[c. 10 January 1753]
François de Voltaire, gentilhomme ordinaire de la chambre de sa majesté très chrétienne, et chambellan du roi de Prusse, a recours très humblement et avec la plus grande confiance à la justice de son altesse royale au sujet de la feuille scandaleuse imprimée chez Pierre Josse, libraire à la Haye, intitulée La Bigarrure du jeudi 4 janvier 1753.
Il est dit dans cette feuille, p. 13, que le sieur de Voltaire friponne quatre ou cinq malheureux libraires à chacun desquels il vend furtivement et séparément le manuscrit du même ouvrage.
Le sieur de Voltaire n'a jamais vendu un seul manuscrit à aucun libraire, ni de Hollande, ni d'Allemagne, et s'il y en a un seul qui puisse montrer le moindre marché qu'il ait jamais fait d'aucun manuscrit, il se tient déshonoré à la face de l'Europe.

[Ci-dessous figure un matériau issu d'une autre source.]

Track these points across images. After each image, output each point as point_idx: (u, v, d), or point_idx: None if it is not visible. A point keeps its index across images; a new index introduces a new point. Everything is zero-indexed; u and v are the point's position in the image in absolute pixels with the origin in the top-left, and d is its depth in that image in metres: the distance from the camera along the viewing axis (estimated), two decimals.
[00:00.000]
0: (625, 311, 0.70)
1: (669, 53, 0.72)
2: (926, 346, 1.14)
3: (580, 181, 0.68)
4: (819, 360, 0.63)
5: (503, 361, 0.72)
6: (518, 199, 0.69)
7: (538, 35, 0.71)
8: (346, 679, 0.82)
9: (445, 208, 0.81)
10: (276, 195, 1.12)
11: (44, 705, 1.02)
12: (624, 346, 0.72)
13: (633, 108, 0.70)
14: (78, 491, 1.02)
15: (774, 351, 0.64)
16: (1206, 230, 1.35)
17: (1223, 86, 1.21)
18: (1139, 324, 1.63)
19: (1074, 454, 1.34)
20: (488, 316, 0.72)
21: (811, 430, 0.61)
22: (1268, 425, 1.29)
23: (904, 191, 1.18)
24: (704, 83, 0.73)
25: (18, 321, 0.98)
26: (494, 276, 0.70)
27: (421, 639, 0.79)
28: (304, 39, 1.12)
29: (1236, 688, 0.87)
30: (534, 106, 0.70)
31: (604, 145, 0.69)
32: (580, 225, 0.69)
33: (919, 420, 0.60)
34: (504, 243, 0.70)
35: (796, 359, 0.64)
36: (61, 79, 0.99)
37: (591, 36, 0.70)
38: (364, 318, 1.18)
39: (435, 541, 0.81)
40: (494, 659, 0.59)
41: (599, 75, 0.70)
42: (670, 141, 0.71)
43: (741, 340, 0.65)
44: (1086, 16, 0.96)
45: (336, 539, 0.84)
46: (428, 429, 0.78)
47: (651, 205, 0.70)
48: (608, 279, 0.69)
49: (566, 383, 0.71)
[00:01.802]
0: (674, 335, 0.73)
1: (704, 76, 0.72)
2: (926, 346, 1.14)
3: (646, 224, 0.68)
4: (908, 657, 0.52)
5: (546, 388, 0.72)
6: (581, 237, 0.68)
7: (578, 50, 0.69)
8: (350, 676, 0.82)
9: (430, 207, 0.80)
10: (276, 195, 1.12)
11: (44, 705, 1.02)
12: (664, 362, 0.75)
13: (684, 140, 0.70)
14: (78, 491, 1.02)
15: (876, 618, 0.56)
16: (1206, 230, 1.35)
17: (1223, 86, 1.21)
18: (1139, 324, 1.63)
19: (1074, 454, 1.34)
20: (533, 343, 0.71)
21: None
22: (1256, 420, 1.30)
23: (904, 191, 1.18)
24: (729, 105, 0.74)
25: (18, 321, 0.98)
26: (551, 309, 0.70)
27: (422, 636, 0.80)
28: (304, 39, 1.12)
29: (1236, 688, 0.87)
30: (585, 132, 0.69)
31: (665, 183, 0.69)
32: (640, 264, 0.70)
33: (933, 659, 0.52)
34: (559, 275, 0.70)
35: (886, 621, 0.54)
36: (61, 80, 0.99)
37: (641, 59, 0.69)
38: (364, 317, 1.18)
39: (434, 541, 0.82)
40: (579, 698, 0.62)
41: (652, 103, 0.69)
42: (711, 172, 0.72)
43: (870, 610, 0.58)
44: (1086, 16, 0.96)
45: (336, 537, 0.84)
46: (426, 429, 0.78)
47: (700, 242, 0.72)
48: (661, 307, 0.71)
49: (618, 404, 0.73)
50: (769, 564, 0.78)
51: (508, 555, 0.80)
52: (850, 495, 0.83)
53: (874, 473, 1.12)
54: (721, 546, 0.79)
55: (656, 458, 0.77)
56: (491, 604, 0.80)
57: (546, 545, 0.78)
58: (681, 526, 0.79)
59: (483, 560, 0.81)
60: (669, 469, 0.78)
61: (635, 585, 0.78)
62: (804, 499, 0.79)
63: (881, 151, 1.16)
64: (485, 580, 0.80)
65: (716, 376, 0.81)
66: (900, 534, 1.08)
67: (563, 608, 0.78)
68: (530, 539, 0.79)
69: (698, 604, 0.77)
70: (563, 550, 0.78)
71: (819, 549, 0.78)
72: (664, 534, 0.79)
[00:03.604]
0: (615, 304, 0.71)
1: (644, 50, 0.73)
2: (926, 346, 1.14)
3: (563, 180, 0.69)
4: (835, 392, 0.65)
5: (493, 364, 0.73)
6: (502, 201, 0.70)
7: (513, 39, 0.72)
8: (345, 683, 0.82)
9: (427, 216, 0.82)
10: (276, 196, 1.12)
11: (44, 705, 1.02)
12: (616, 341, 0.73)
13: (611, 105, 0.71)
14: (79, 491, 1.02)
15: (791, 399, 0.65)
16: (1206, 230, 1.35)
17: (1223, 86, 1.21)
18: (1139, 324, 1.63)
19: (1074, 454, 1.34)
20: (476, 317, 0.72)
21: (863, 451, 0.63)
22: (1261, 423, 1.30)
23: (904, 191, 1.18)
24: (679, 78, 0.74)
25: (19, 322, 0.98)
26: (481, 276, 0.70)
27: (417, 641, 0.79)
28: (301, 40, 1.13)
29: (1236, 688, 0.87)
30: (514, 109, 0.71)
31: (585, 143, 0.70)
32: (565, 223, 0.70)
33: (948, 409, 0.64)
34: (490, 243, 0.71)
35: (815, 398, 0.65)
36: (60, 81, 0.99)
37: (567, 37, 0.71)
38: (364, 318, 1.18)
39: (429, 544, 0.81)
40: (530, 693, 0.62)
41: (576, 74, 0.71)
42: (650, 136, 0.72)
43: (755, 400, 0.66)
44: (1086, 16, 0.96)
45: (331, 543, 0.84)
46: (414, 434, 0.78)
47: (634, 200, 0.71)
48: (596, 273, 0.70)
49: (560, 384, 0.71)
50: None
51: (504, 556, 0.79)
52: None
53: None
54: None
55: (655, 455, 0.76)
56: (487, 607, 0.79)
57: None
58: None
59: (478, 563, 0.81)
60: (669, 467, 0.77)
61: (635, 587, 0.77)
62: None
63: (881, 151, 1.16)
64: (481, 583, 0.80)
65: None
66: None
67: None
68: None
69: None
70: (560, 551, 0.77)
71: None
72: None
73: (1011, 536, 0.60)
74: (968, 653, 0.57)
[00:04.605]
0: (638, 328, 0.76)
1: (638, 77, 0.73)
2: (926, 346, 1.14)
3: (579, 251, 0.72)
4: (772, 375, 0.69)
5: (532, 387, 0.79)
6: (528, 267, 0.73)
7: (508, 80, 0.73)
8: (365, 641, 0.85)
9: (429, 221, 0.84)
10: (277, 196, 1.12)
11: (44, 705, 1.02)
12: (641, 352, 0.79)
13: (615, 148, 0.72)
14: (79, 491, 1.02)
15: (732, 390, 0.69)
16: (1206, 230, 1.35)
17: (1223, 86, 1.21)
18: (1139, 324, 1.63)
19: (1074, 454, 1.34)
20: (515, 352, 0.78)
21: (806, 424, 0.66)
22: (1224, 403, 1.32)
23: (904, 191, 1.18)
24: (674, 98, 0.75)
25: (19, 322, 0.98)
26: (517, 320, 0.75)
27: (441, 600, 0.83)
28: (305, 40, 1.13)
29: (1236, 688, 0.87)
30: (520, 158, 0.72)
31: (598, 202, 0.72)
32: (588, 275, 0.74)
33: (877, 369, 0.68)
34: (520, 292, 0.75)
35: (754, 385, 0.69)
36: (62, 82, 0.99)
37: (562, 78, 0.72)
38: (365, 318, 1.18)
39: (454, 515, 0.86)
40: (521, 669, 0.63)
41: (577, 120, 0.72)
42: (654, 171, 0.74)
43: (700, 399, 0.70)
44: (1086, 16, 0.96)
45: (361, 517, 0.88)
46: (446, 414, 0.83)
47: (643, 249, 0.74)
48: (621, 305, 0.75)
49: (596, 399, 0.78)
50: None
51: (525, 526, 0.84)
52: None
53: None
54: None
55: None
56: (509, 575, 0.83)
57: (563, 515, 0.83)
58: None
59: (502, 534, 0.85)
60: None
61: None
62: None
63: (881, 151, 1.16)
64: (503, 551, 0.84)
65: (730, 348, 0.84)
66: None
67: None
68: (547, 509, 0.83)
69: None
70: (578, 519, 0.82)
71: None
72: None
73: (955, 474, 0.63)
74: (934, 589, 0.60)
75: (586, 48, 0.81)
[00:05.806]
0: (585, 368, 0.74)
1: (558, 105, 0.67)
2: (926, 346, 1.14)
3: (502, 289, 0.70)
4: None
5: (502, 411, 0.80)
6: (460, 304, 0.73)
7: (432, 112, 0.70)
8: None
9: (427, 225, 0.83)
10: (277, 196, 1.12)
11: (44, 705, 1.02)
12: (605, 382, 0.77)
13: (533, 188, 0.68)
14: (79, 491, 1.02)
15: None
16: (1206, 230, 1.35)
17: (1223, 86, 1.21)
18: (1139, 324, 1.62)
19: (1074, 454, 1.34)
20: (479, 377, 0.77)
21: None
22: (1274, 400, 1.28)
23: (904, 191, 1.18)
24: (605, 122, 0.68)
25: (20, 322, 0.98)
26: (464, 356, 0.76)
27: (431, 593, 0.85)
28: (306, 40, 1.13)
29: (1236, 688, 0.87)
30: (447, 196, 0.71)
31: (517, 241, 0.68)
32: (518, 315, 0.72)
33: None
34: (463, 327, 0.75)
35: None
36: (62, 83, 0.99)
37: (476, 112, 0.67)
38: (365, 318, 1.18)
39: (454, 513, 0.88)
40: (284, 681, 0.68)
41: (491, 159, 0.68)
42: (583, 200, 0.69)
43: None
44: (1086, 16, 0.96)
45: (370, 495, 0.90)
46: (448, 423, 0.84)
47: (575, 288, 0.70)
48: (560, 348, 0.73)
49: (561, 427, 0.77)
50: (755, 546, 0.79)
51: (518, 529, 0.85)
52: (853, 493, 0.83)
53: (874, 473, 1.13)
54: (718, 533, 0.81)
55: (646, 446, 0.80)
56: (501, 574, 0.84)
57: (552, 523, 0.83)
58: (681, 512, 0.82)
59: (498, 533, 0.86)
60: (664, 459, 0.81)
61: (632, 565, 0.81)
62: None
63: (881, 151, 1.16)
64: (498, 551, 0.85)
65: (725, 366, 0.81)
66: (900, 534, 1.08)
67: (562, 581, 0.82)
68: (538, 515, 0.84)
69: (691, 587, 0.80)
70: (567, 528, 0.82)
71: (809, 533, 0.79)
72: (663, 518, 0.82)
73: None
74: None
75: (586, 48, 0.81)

Il leur a fait à tous présent de ses ouvrages sans jamais recevoir d'eux la moindre récompense.
Il a fait présent à George Conrad Valther, libraire à Dresde, de la nouvelle édition du siècle de Louis XIV et il a averti publiquement les libraires hollandais qui voudraient ou contrefaire ce livre ou en obtenir le privilège dans leur pays, de se conformer à cette édition de Dresde. Il demande donc justice de cette calomnie flétrissante et atroce, insérée dans la feuille de Pierre Josse du 4 janvier; et cette justice se borne à une rétractation convenable, laquelle il espère que ce libraire sera tenu de faire, et d'insérer dans une de ses feuilles.

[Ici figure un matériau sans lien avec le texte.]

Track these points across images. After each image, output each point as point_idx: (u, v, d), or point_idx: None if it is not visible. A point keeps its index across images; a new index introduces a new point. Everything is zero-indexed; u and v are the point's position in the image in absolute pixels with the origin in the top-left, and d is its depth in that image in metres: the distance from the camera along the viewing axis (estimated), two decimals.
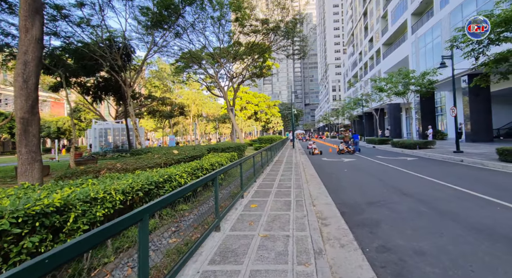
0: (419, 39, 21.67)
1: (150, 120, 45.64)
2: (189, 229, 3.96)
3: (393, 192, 5.69)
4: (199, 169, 5.66)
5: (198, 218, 4.37)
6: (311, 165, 11.27)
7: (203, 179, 3.18)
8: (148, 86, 34.97)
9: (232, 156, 8.73)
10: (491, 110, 16.14)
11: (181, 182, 4.63)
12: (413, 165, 10.01)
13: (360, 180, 7.45)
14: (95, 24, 11.86)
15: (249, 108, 52.01)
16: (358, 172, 9.03)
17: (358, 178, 7.88)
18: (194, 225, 4.03)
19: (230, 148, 11.17)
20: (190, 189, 2.72)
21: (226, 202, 5.02)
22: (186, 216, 4.61)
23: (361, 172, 8.88)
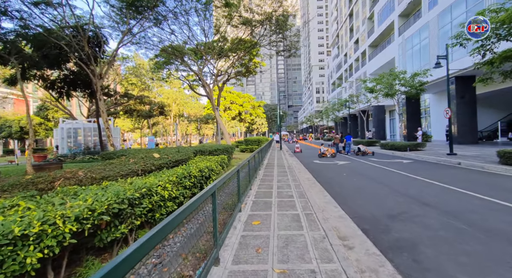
0: (406, 41, 22.10)
1: (127, 120, 43.04)
2: (176, 260, 3.03)
3: (411, 202, 5.11)
4: (187, 176, 4.72)
5: (188, 241, 3.43)
6: (305, 169, 10.63)
7: (202, 195, 2.29)
8: (125, 83, 32.76)
9: (222, 159, 7.82)
10: (476, 113, 16.61)
11: (164, 195, 3.68)
12: (412, 168, 9.70)
13: (365, 186, 6.87)
14: (57, 2, 10.33)
15: (233, 108, 50.99)
16: (359, 176, 8.49)
17: (361, 183, 7.31)
18: (183, 255, 3.10)
19: (218, 150, 10.22)
20: (189, 211, 1.84)
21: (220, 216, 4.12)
22: (170, 239, 3.65)
23: (362, 177, 8.35)
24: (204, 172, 5.57)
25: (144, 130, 42.58)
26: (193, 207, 2.05)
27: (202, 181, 5.47)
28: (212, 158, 7.67)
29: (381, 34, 28.45)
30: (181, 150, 7.99)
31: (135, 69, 28.93)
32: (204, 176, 5.58)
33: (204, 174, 5.54)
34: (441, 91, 21.52)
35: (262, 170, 10.17)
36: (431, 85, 18.33)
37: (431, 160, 11.58)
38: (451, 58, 16.77)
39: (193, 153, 8.04)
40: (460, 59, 15.17)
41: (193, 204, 2.04)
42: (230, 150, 11.71)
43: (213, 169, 6.05)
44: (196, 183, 5.21)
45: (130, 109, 36.52)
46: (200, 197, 2.26)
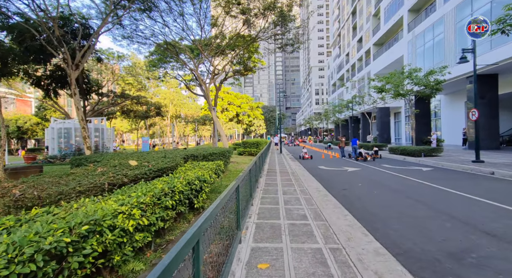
0: (416, 38, 21.19)
1: (124, 121, 42.20)
2: None
3: (468, 230, 3.94)
4: (169, 193, 3.55)
5: None
6: (312, 176, 9.50)
7: (176, 256, 1.10)
8: (121, 83, 31.87)
9: (217, 166, 6.66)
10: (498, 115, 15.62)
11: (127, 229, 2.50)
12: (437, 177, 8.60)
13: (391, 201, 5.74)
14: None
15: (231, 109, 49.84)
16: (378, 187, 7.36)
17: (385, 197, 6.18)
18: None
19: (214, 154, 9.04)
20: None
21: (212, 247, 2.94)
22: None
23: (382, 188, 7.22)
24: (194, 185, 4.40)
25: (142, 131, 41.44)
26: None
27: (191, 195, 4.31)
28: (206, 164, 6.50)
29: (387, 32, 27.57)
30: (168, 155, 6.81)
31: (131, 68, 27.89)
32: (194, 189, 4.41)
33: (194, 187, 4.37)
34: (454, 92, 20.58)
35: (263, 177, 9.03)
36: (444, 85, 17.34)
37: (455, 167, 10.49)
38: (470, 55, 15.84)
39: (183, 159, 6.86)
40: (483, 54, 14.16)
41: None
42: (227, 153, 10.54)
43: (205, 180, 4.89)
44: (183, 199, 4.05)
45: (127, 110, 35.68)
46: (172, 261, 1.08)
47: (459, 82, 17.78)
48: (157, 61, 18.56)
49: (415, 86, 15.50)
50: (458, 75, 15.93)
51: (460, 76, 15.97)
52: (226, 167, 10.73)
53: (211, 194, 6.64)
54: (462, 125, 20.56)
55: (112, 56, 24.73)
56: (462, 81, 17.21)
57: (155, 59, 18.28)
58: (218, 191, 7.02)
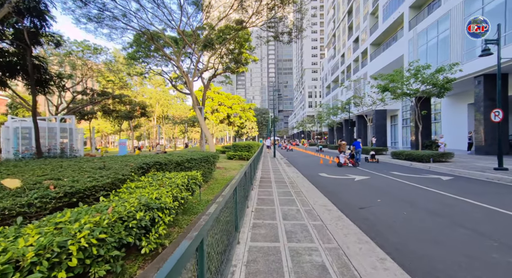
0: (418, 36, 20.03)
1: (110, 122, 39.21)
2: None
3: None
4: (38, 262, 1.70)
5: None
6: (314, 187, 7.81)
7: None
8: (101, 80, 29.22)
9: (190, 178, 4.86)
10: (508, 118, 14.45)
11: None
12: (468, 190, 7.07)
13: (440, 234, 4.08)
14: None
15: (221, 111, 47.79)
16: (404, 205, 5.72)
17: (426, 225, 4.52)
18: None
19: (193, 161, 7.19)
20: None
21: None
22: None
23: (411, 207, 5.59)
24: (135, 220, 2.56)
25: (129, 133, 38.83)
26: None
27: (128, 238, 2.48)
28: (175, 177, 4.68)
29: (386, 30, 26.47)
30: (111, 165, 4.90)
31: (111, 64, 25.42)
32: (136, 226, 2.58)
33: (134, 224, 2.53)
34: (456, 94, 19.48)
35: (255, 189, 7.25)
36: (461, 82, 16.12)
37: (477, 176, 9.03)
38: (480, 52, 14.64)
39: (141, 168, 4.98)
40: None
41: None
42: (212, 159, 8.71)
43: (162, 207, 3.07)
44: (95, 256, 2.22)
45: (108, 109, 33.02)
46: None
47: (463, 83, 16.64)
48: (136, 54, 16.54)
49: (422, 85, 14.13)
50: (469, 73, 14.70)
51: (472, 74, 14.77)
52: (210, 175, 8.91)
53: (184, 217, 4.83)
54: (464, 129, 19.49)
55: (87, 49, 22.34)
56: (467, 82, 16.07)
57: (133, 51, 16.25)
58: (194, 212, 5.22)
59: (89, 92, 27.68)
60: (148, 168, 5.26)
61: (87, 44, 23.51)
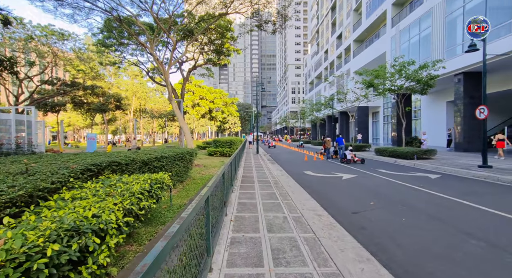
0: (401, 33, 20.05)
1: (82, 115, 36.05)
2: None
3: None
4: None
5: None
6: (301, 187, 7.20)
7: None
8: (70, 69, 26.44)
9: (155, 183, 3.98)
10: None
11: None
12: (460, 190, 6.76)
13: (447, 245, 3.53)
14: None
15: (203, 105, 46.18)
16: (400, 209, 5.21)
17: (430, 235, 3.99)
18: None
19: (164, 159, 6.22)
20: None
21: None
22: None
23: (409, 212, 5.09)
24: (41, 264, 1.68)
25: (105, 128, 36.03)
26: None
27: None
28: (134, 181, 3.77)
29: (369, 27, 26.46)
30: (43, 167, 3.85)
31: (80, 51, 23.01)
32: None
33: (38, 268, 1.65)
34: (436, 92, 19.79)
35: (236, 191, 6.47)
36: (443, 79, 16.17)
37: (464, 174, 8.88)
38: (461, 50, 14.76)
39: (88, 171, 3.93)
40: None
41: None
42: (187, 156, 7.76)
43: (103, 229, 2.19)
44: None
45: (79, 101, 30.46)
46: None
47: (443, 81, 16.83)
48: (106, 40, 14.94)
49: (406, 81, 13.99)
50: (450, 71, 14.78)
51: (452, 72, 14.87)
52: (187, 174, 7.98)
53: (147, 228, 3.94)
54: (443, 126, 19.93)
55: (52, 34, 20.08)
56: (447, 79, 16.24)
57: (103, 36, 14.64)
58: (162, 221, 4.34)
59: (56, 82, 25.34)
60: (99, 170, 4.25)
61: (52, 29, 21.14)
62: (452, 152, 16.21)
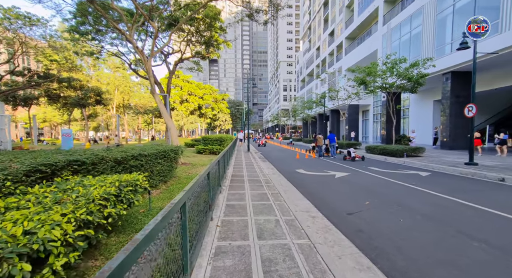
0: (392, 31, 20.10)
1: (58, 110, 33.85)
2: None
3: None
4: None
5: None
6: (293, 187, 6.93)
7: None
8: (42, 59, 24.59)
9: (126, 185, 3.59)
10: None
11: None
12: (450, 187, 6.71)
13: (447, 245, 3.35)
14: None
15: (191, 101, 45.18)
16: (396, 209, 5.04)
17: (432, 237, 3.81)
18: None
19: (143, 157, 5.75)
20: None
21: None
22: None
23: (405, 212, 4.92)
24: None
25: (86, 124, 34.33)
26: None
27: None
28: (97, 184, 3.37)
29: (361, 24, 26.47)
30: None
31: (52, 39, 21.30)
32: None
33: None
34: (424, 90, 20.02)
35: (225, 192, 6.13)
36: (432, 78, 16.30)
37: (451, 171, 8.96)
38: (450, 49, 14.87)
39: (36, 172, 3.39)
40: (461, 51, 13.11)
41: None
42: (171, 154, 7.30)
43: (38, 249, 1.80)
44: None
45: (54, 95, 28.49)
46: None
47: (431, 80, 17.02)
48: (80, 27, 13.96)
49: (398, 79, 13.97)
50: (439, 70, 14.93)
51: (441, 71, 15.04)
52: (171, 174, 7.55)
53: (119, 237, 3.54)
54: (429, 124, 20.23)
55: (17, 17, 18.14)
56: (435, 78, 16.40)
57: (77, 22, 13.67)
58: (137, 228, 3.93)
59: (26, 73, 23.52)
60: (55, 171, 3.74)
61: (17, 12, 18.69)
62: (438, 149, 16.45)
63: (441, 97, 15.88)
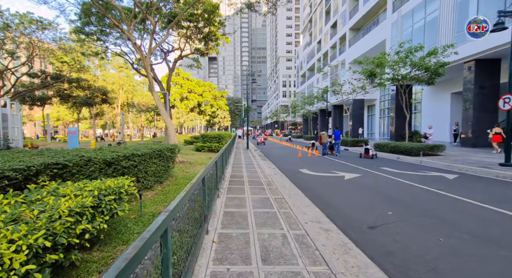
0: (403, 18, 19.12)
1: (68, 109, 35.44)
2: None
3: None
4: None
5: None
6: (299, 191, 6.18)
7: None
8: (54, 61, 25.20)
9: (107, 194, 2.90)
10: (497, 108, 14.03)
11: None
12: (492, 195, 5.90)
13: None
14: None
15: (191, 98, 44.39)
16: (427, 220, 4.26)
17: (477, 257, 3.03)
18: None
19: (136, 157, 5.04)
20: None
21: None
22: None
23: (442, 226, 4.13)
24: None
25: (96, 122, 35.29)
26: None
27: None
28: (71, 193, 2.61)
29: (367, 13, 25.44)
30: None
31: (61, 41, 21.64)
32: None
33: None
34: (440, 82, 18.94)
35: (223, 195, 5.35)
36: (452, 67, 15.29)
37: (484, 173, 7.97)
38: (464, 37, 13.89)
39: (3, 179, 2.91)
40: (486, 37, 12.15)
41: None
42: (167, 153, 6.51)
43: None
44: None
45: (65, 95, 29.21)
46: None
47: (449, 70, 16.04)
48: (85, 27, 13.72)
49: (412, 69, 13.05)
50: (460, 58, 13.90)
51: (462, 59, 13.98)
52: (167, 174, 6.79)
53: (103, 252, 2.80)
54: (446, 119, 19.16)
55: (30, 22, 18.97)
56: (453, 68, 15.36)
57: (82, 23, 13.38)
58: (125, 239, 3.22)
59: (40, 75, 24.29)
60: (29, 177, 3.10)
61: (31, 17, 19.80)
62: (459, 147, 15.52)
63: (462, 89, 14.82)
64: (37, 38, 20.94)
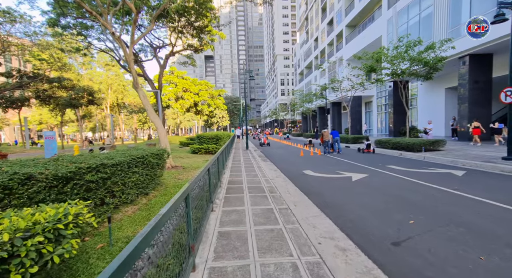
0: (398, 14, 18.51)
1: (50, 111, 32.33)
2: None
3: None
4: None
5: None
6: (305, 197, 5.55)
7: None
8: (30, 59, 23.39)
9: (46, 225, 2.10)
10: (491, 102, 13.63)
11: None
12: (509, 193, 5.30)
13: None
14: None
15: (187, 98, 43.35)
16: (455, 230, 3.66)
17: None
18: None
19: (106, 168, 4.30)
20: None
21: None
22: None
23: (475, 237, 3.52)
24: None
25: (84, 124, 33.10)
26: None
27: None
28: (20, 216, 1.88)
29: (363, 10, 24.78)
30: None
31: (35, 35, 19.95)
32: None
33: None
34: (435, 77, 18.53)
35: (218, 209, 4.69)
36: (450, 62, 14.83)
37: (490, 168, 7.53)
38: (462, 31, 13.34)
39: None
40: None
41: None
42: (152, 160, 5.84)
43: None
44: None
45: (45, 96, 27.13)
46: None
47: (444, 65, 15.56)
48: (60, 19, 12.47)
49: (412, 64, 12.49)
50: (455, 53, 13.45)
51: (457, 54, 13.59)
52: (153, 183, 6.12)
53: None
54: (441, 114, 18.81)
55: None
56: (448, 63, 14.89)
57: (54, 12, 12.11)
58: (77, 272, 2.50)
59: (15, 74, 22.24)
60: None
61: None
62: (457, 141, 15.08)
63: (457, 84, 14.43)
64: (7, 32, 18.75)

Il supplie très humblement son altesse royale de lui pardonner si cette requête n'est pas dressée dans la forme prescrite.
Il la supplie très instamment de daigner la recevoir avec bonté, de commander qu'elle soit communiquée à qui il appartiendra, et de favoriser de sa protection la juste demande qu'il fait avec le plus profond respect à son altesse royale.